Once again I went travelling, after the meeting, first to Chandipur, a seaside resort with a delightful if decrepit TDC hotel overlooking the sea. Sunrise there was fantastic, after which I went to the Panchlingam Temple set in forestry over a cascading waterfall. Courtesy of the bargaining powers of my guide, I was able to buy there the most beautiful clay horse, which has pride of place now on the landing of what is now my section of Lakmahal.

I went then to Balasore, to try to enter Similipal, but the very helpful officer in the TDC office, housed in a lovely old house, told me it was difficult and the hotel in the park had long been closed, because of the Naxalite threats. So I went back to Chandbali, where the TDC manager welcomed me like a long lost friend, and arranged another river tour, though again we did not have time to get into the Park.

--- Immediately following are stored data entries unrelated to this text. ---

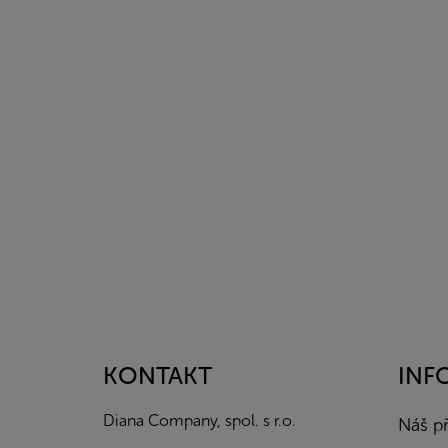
Z
á
p
a
KONTAKT
INF
t
í
Diana Company, spol. s r.o.
Náš p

This was because, instead of crocodiles, which were the principal attractions of the reserve, I thought I wanted to see more of the Buddhist sites. So I went back to Ratnagiri, where the museum was fabulous, and the site as remarkable as I remembered it. Then to a couple of the smaller sites I had missed out on earlier, including the home of a charming stone elephant, now carefully sheltered in a padlocked enclave. But most impressive was the climb to the collection of stupas carved into rocks in the now deserted monastery on Langudi Hill. I could understand now why Sudharshan Seneviratne, Mahinda Rajapaksa’s last inspired choice as High Commissioner in India, had wanted to develop better relations with the Indian states, but alas his paper on the subject had not been shown to the Foreign Minister, let alone the President.